All sectors of economic activity need to be promoted and exports is one of them. And in promoting exports, we have to measure up to the best in the world otherwise we cannot export.
Today, the main markets for India’s merchandise exports like the US and Europe are down. Do you see a revival of demand in these markets anytime soon?
See, we have to look at the overall composition of exports: chemical products, petroleum, manufacturing, gems and jewellery, agriculture and textiles. No one is talking about these categories that may not have seen a fall in demand in the US or European markets but are facing their own set of problems. If we address the problems of each of these segments, we may create a better CAGR story for exports. We have to create substantial capacity for their exports. We have to create manufacturing capacity or production capacity for exports. These issues are long term and are not getting due focus and attention. We have more arable land than China yet in agriculture our productivity is lower than China. There is potential in all our top-five export sectors. Today, almost all countries in Europe are in recession or are stagnating; the US economy is just floating; and then there is the emerging Asia where the picture is not so good either.
Imports are rising faster than our exports and this is putting pressure on the trade deficit that, in turn, is stretching our current account deficit. Why are Indian exports lagging imports?
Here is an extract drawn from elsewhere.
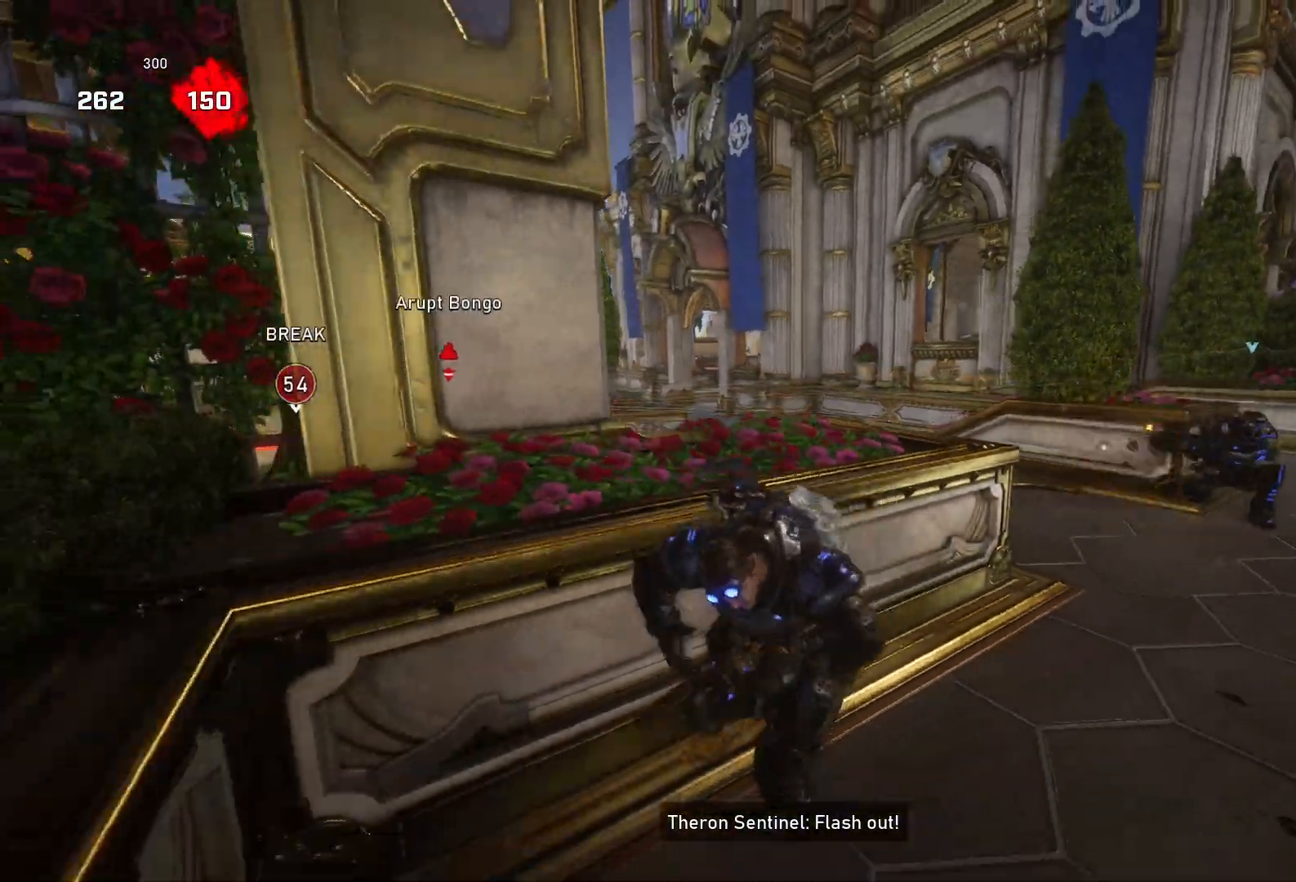
{"buttons": [], "left_stick": "center", "right_stick": "center", "events": [[100, "left_stick", "center"]]}
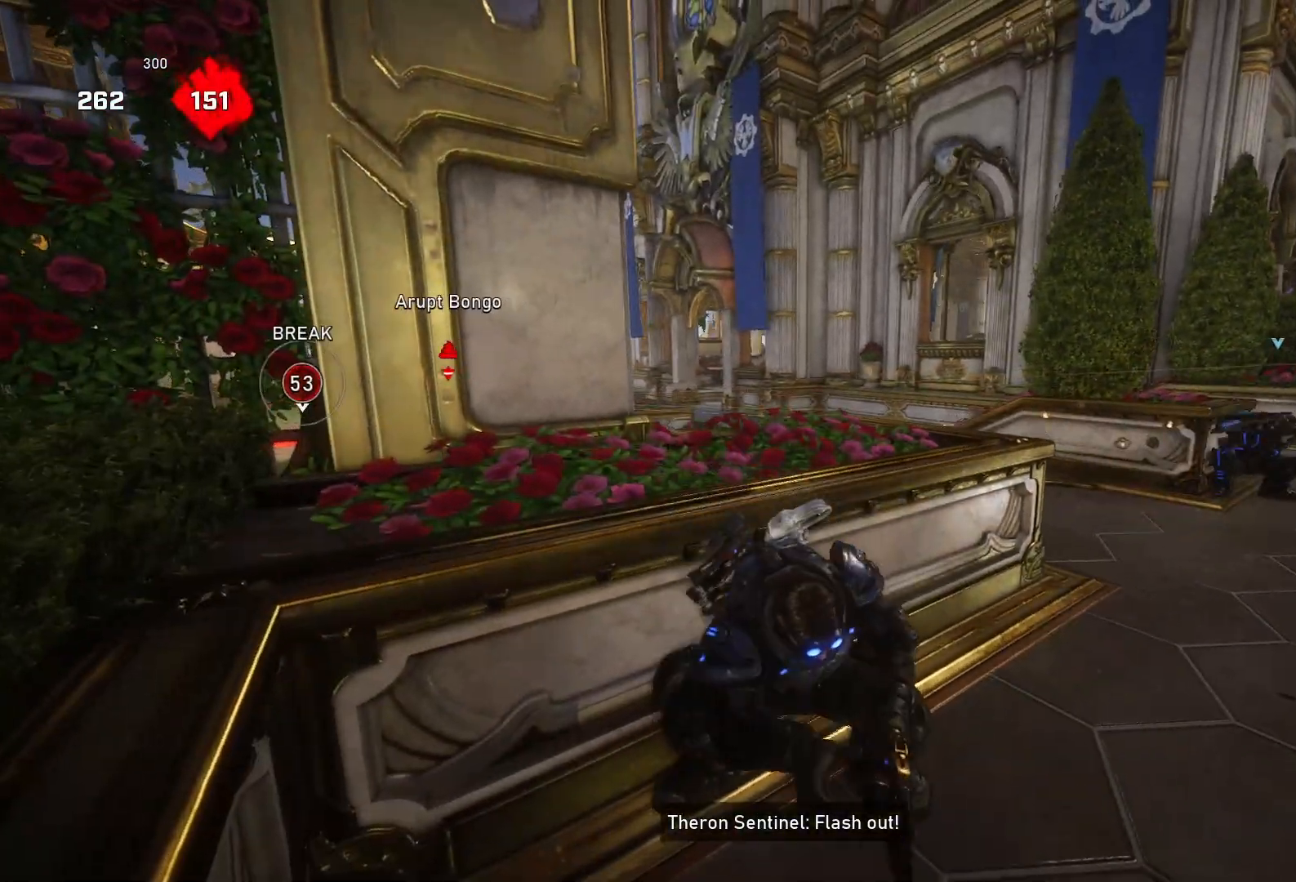
{"buttons": [], "left_stick": "up-right", "right_stick": "center", "events": [[267, "R1", "down"], [300, "left_stick", "up-right"], [367, "R1", "up"]]}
There are two reasons for the increase in our import base: one is the energy issue and the other is an overvalued currency. FII [foreign institutional investors] inflows resulted in the overvaluation of the currency and the rupee was kept at a higher level. We have had inflation on a real basis and it was not being mapped into the currency over the period. These things should be kept in mind whenever you analyse a problem.
What is the Exim Bank doing to push Indian exports?
We are helping SMEs [small and medium enterprises] identify new markets. We are trying to promote exports in financial products. We are giving sovereign loans to projects as a primary or as a guarantee counterparty and we will give term credit up to 10 to 12 years. This could be for a power project, a dam or a housing project. We have also developed a short-term buyer credit that is giving loans directly to companies that are importing from India.
Exporters have been complaining about the high costs of borrowing over the past five years. What is your view?
I believe interest rates are being given too much importance. People should think of how to manage other aspects. I urge companies to look at China, for example, and analyse how it has been able to manage. The Chinese model is based on economies of scale because they have set up large units. Our story is based on SMEs. And to compete, these SMEs have to fend for themselves. But if they work collectively, they could pool in resources to buy raw materials, get transportation and warehousing and so on. Therefore, Indian SMEs should stop competing with each other and join hands to compete with the world. This will change the cost profile in terms of high costs of borrowing and soaring transaction costs.
So, you are basically trying to promote the idea of clusters?
Yes, absolutely. This is the only way we can improve India’s export story in the next decade. It is not that we are not successful; but problems arise because of internal issues and our dependence on imports. We need to grow exports faster than imports. Today, companies are working with a micro perspective.